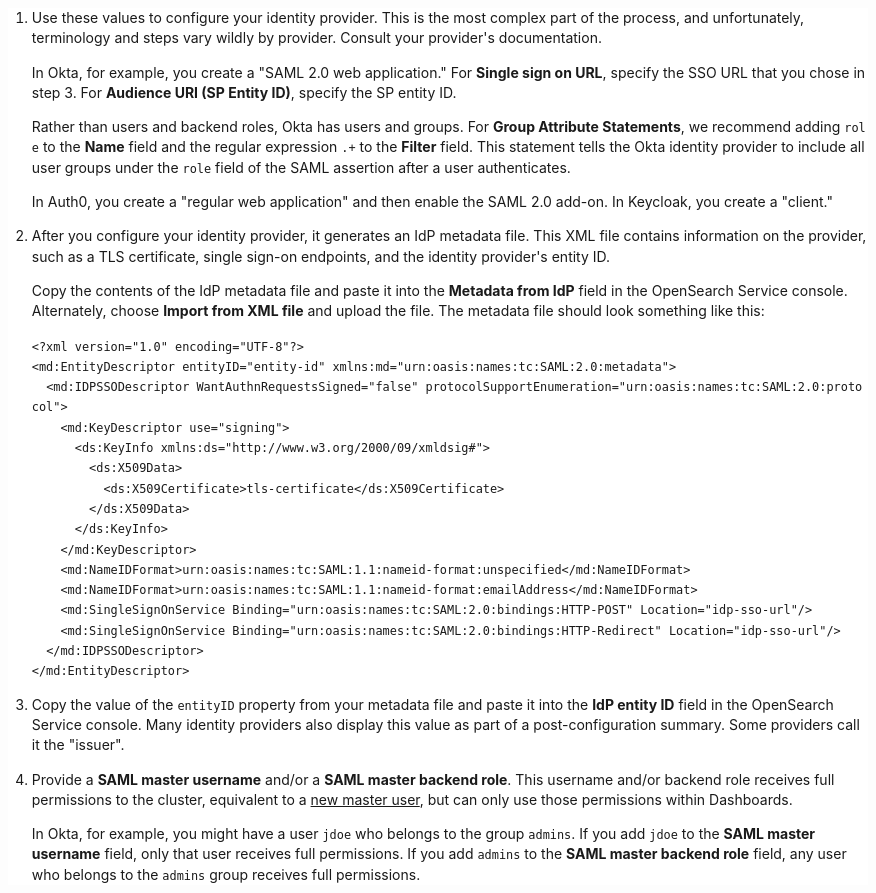 1. Use these values to configure your identity provider\. This is the most complex part of the process, and unfortunately, terminology and steps vary wildly by provider\. Consult your provider's documentation\.

   In Okta, for example, you create a "SAML 2\.0 web application\." For **Single sign on URL**, specify the SSO URL that you chose in step 3\. For **Audience URI \(SP Entity ID\)**, specify the SP entity ID\.

   Rather than users and backend roles, Okta has users and groups\. For **Group Attribute Statements**, we recommend adding `role` to the **Name** field and the regular expression `.+` to the **Filter** field\. This statement tells the Okta identity provider to include all user groups under the `role` field of the SAML assertion after a user authenticates\.

   In Auth0, you create a "regular web application" and then enable the SAML 2\.0 add\-on\. In Keycloak, you create a "client\."

1. After you configure your identity provider, it generates an IdP metadata file\. This XML file contains information on the provider, such as a TLS certificate, single sign\-on endpoints, and the identity provider's entity ID\.

   Copy the contents of the IdP metadata file and paste it into the **Metadata from IdP** field in the OpenSearch Service console\. Alternately, choose **Import from XML file** and upload the file\. The metadata file should look something like this:

   ```
   <?xml version="1.0" encoding="UTF-8"?>
   <md:EntityDescriptor entityID="entity-id" xmlns:md="urn:oasis:names:tc:SAML:2.0:metadata">
     <md:IDPSSODescriptor WantAuthnRequestsSigned="false" protocolSupportEnumeration="urn:oasis:names:tc:SAML:2.0:protocol">
       <md:KeyDescriptor use="signing">
         <ds:KeyInfo xmlns:ds="http://www.w3.org/2000/09/xmldsig#">
           <ds:X509Data>
             <ds:X509Certificate>tls-certificate</ds:X509Certificate>
           </ds:X509Data>
         </ds:KeyInfo>
       </md:KeyDescriptor>
       <md:NameIDFormat>urn:oasis:names:tc:SAML:1.1:nameid-format:unspecified</md:NameIDFormat>
       <md:NameIDFormat>urn:oasis:names:tc:SAML:1.1:nameid-format:emailAddress</md:NameIDFormat>
       <md:SingleSignOnService Binding="urn:oasis:names:tc:SAML:2.0:bindings:HTTP-POST" Location="idp-sso-url"/>
       <md:SingleSignOnService Binding="urn:oasis:names:tc:SAML:2.0:bindings:HTTP-Redirect" Location="idp-sso-url"/>
     </md:IDPSSODescriptor>
   </md:EntityDescriptor>
   ```

1. Copy the value of the `entityID` property from your metadata file and paste it into the **IdP entity ID** field in the OpenSearch Service console\. Many identity providers also display this value as part of a post\-configuration summary\. Some providers call it the "issuer"\.

1. Provide a **SAML master username** and/or a **SAML master backend role**\. This username and/or backend role receives full permissions to the cluster, equivalent to a [new master user](fgac.md#fgac-more-masters), but can only use those permissions within Dashboards\.

   In Okta, for example, you might have a user `jdoe` who belongs to the group `admins`\. If you add `jdoe` to the **SAML master username** field, only that user receives full permissions\. If you add `admins` to the **SAML master backend role** field, any user who belongs to the `admins` group receives full permissions\.
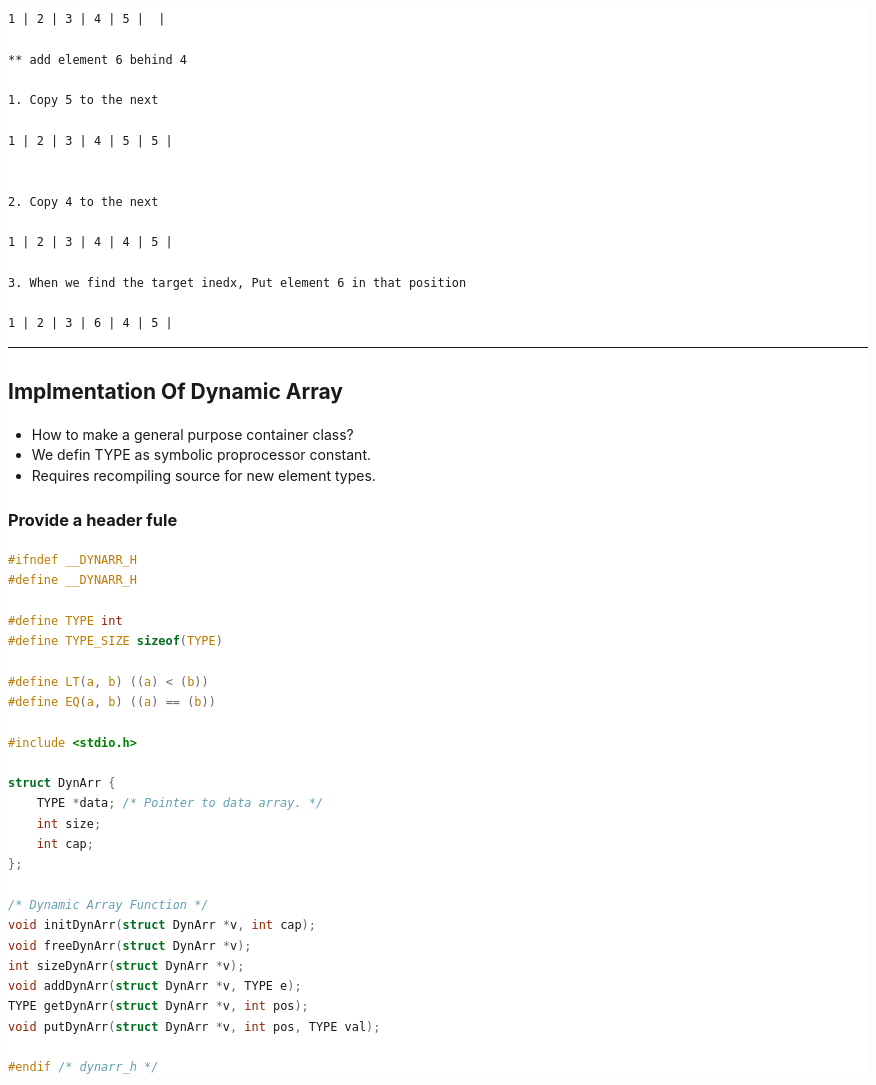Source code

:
 ```
1 | 2 | 3 | 4 | 5 |  |

** add element 6 behind 4

1. Copy 5 to the next

1 | 2 | 3 | 4 | 5 | 5 | 


2. Copy 4 to the next

1 | 2 | 3 | 4 | 4 | 5 | 

3. When we find the target inedx, Put element 6 in that position

1 | 2 | 3 | 6 | 4 | 5 | 
```

***

## Implmentation Of Dynamic Array

- How to make a general purpose container class?
- We defin TYPE as symbolic proprocessor constant.
- Requires recompiling source for new element types.

### Provide a header fule

```c
#ifndef __DYNARR_H
#define __DYNARR_H

#define TYPE int
#define TYPE_SIZE sizeof(TYPE)

#define LT(a, b) ((a) < (b))
#define EQ(a, b) ((a) == (b))

#include <stdio.h>

struct DynArr {
    TYPE *data; /* Pointer to data array. */
    int size;
    int cap;
};

/* Dynamic Array Function */
void initDynArr(struct DynArr *v, int cap);
void freeDynArr(struct DynArr *v);
int sizeDynArr(struct DynArr *v);
void addDynArr(struct DynArr *v, TYPE e);
TYPE getDynArr(struct DynArr *v, int pos);
void putDynArr(struct DynArr *v, int pos, TYPE val);

#endif /* dynarr_h */

```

-=-=-

PROBLEM REQUIREMENTS => Repeat the records above exactly. Pictures do not belong in the copy.

RESPONSE FOR THIS EXERCISE =>
 1. Use these values to configure your identity provider\. This is the most complex part of the process, and unfortunately, terminology and steps vary wildly by provider\. Consult your provider's documentation\.

   In Okta, for example, you create a "SAML 2\.0 web application\." For **Single sign on URL**, specify the SSO URL that you chose in step 3\. For **Audience URI \(SP Entity ID\)**, specify the SP entity ID\.

   Rather than users and backend roles, Okta has users and groups\. For **Group Attribute Statements**, we recommend adding `role` to the **Name** field and the regular expression `.+` to the **Filter** field\. This statement tells the Okta identity provider to include all user groups under the `role` field of the SAML assertion after a user authenticates\.

   In Auth0, you create a "regular web application" and then enable the SAML 2\.0 add\-on\. In Keycloak, you create a "client\."

1. After you configure your identity provider, it generates an IdP metadata file\. This XML file contains information on the provider, such as a TLS certificate, single sign\-on endpoints, and the identity provider's entity ID\.

   Copy the contents of the IdP metadata file and paste it into the **Metadata from IdP** field in the OpenSearch Service console\. Alternately, choose **Import from XML file** and upload the file\. The metadata file should look something like this:

   ```
   <?xml version="1.0" encoding="UTF-8"?>
   <md:EntityDescriptor entityID="entity-id" xmlns:md="urn:oasis:names:tc:SAML:2.0:metadata">
     <md:IDPSSODescriptor WantAuthnRequestsSigned="false" protocolSupportEnumeration="urn:oasis:names:tc:SAML:2.0:protocol">
       <md:KeyDescriptor use="signing">
         <ds:KeyInfo xmlns:ds="http://www.w3.org/2000/09/xmldsig#">
           <ds:X509Data>
             <ds:X509Certificate>tls-certificate</ds:X509Certificate>
           </ds:X509Data>
         </ds:KeyInfo>
       </md:KeyDescriptor>
       <md:NameIDFormat>urn:oasis:names:tc:SAML:1.1:nameid-format:unspecified</md:NameIDFormat>
       <md:NameIDFormat>urn:oasis:names:tc:SAML:1.1:nameid-format:emailAddress</md:NameIDFormat>
       <md:SingleSignOnService Binding="urn:oasis:names:tc:SAML:2.0:bindings:HTTP-POST" Location="idp-sso-url"/>
       <md:SingleSignOnService Binding="urn:oasis:names:tc:SAML:2.0:bindings:HTTP-Redirect" Location="idp-sso-url"/>
     </md:IDPSSODescriptor>
   </md:EntityDescriptor>
   ```

1. Copy the value of the `entityID` property from your metadata file and paste it into the **IdP entity ID** field in the OpenSearch Service console\. Many identity providers also display this value as part of a post\-configuration summary\. Some providers call it the "issuer"\.

1. Provide a **SAML master username** and/or a **SAML master backend role**\. This username and/or backend role receives full permissions to the cluster, equivalent to a [new master user](fgac.md#fgac-more-masters), but can only use those permissions within Dashboards\.

   In Okta, for example, you might have a user `jdoe` who belongs to the group `admins`\. If you add `jdoe` to the **SAML master username** field, only that user receives full permissions\. If you add `admins` to the **SAML master backend role** field, any user who belongs to the `admins` group receives full permissions\.
Source code

:
 ```
1 | 2 | 3 | 4 | 5 |  |

** add element 6 behind 4

1. Copy 5 to the next

1 | 2 | 3 | 4 | 5 | 5 | 


2. Copy 4 to the next

1 | 2 | 3 | 4 | 4 | 5 | 

3. When we find the target inedx, Put element 6 in that position

1 | 2 | 3 | 6 | 4 | 5 | 
```

***

## Implmentation Of Dynamic Array

- How to make a general purpose container class?
- We defin TYPE as symbolic proprocessor constant.
- Requires recompiling source for new element types.

### Provide a header fule

```c
#ifndef __DYNARR_H
#define __DYNARR_H

#define TYPE int
#define TYPE_SIZE sizeof(TYPE)

#define LT(a, b) ((a) < (b))
#define EQ(a, b) ((a) == (b))

#include <stdio.h>

struct DynArr {
    TYPE *data; /* Pointer to data array. */
    int size;
    int cap;
};

/* Dynamic Array Function */
void initDynArr(struct DynArr *v, int cap);
void freeDynArr(struct DynArr *v);
int sizeDynArr(struct DynArr *v);
void addDynArr(struct DynArr *v, TYPE e);
TYPE getDynArr(struct DynArr *v, int pos);
void putDynArr(struct DynArr *v, int pos, TYPE val);

#endif /* dynarr_h */

```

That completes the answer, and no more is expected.